High CPU or memory usage:

sudo unbound-control stats_noreset | grep total

# Reduce cache sizes or increase threads
# Check for query floods: sudo unbound-control dump_requestlist

Slow DNS resolution:

# Test resolution time
dig @127.0.0.1 google.com | grep "Query time"

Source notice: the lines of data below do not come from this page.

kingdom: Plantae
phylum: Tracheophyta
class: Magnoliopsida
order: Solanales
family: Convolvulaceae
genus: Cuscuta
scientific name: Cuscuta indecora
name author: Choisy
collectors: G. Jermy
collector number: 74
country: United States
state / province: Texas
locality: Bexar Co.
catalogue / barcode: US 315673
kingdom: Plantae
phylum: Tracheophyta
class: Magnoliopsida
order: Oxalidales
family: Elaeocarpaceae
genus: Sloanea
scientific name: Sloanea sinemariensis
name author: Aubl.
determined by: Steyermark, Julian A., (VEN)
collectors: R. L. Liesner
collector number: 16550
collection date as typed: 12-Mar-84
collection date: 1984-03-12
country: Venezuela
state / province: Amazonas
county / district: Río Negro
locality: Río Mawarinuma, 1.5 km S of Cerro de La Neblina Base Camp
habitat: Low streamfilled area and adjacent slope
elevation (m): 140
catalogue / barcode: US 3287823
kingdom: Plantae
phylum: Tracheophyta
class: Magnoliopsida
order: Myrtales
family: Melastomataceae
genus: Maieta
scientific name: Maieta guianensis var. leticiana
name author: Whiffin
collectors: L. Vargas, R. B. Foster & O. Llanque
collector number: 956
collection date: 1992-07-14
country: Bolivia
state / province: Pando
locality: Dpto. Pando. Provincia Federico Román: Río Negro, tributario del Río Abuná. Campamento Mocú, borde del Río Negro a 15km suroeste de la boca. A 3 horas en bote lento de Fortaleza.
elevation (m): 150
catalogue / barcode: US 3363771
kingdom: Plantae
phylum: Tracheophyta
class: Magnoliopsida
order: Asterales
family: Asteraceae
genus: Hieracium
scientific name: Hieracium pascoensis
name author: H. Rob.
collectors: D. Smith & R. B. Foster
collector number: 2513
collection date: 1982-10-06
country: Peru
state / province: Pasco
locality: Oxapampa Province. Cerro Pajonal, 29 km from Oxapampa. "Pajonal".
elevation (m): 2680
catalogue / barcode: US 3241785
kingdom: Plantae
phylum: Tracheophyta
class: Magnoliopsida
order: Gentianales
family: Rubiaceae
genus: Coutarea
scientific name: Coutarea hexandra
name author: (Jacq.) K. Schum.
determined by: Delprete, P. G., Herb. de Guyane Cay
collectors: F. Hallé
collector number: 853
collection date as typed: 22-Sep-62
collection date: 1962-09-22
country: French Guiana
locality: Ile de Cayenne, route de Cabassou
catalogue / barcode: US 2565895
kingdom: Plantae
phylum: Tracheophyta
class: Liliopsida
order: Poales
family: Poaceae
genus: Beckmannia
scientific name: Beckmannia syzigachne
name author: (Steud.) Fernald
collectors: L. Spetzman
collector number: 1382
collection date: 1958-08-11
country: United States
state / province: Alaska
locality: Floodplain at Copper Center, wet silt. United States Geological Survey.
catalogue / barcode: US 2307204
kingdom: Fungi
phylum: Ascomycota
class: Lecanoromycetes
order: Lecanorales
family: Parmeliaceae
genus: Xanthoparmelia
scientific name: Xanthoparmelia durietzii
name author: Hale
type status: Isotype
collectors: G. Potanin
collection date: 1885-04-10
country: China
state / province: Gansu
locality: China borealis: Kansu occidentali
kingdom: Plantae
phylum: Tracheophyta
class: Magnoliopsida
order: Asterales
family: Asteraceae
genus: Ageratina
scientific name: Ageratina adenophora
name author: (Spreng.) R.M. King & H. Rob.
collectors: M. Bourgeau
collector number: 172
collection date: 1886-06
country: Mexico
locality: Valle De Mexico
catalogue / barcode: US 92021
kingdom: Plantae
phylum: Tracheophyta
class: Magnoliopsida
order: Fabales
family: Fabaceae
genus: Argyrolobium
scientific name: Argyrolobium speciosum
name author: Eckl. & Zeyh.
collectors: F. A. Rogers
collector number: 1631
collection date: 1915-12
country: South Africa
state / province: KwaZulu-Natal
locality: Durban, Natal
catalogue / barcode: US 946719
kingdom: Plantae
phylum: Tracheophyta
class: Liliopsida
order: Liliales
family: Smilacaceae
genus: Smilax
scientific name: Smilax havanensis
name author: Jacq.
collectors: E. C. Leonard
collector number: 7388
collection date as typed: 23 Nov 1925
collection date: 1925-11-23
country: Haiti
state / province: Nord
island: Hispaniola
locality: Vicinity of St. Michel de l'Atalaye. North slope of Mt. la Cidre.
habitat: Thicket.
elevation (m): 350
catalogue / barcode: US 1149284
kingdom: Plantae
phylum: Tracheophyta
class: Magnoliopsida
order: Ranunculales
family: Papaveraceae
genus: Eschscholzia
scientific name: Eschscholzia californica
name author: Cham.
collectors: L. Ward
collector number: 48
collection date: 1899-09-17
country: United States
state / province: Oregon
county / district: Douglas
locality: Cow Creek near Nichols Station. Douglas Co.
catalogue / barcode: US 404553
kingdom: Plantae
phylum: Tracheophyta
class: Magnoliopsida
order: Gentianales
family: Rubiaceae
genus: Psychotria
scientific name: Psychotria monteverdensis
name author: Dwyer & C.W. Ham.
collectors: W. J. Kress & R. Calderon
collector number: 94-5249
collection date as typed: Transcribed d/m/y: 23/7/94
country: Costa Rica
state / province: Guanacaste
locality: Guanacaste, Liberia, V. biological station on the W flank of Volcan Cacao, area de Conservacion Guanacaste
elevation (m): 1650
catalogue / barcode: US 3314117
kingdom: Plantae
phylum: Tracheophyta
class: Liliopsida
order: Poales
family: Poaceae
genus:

# Check if prefetch is working
sudo unbound-control stats_noreset | grep prefetch

Conclusion

Unbound provides a secure, privacy-respecting recursive DNS resolver with DNSSEC validation, query minimization, and DNS-over-TLS forwarding built in. Its fine-grained access control and local zone configuration make it suitable both for personal servers and enterprise deployments where internal hostnames need custom resolution. For environments requiring privacy above all, pairing Unbound with DNS-over-TLS forwarding to Cloudflare or Quad9 encrypts all resolver traffic against eavesdropping.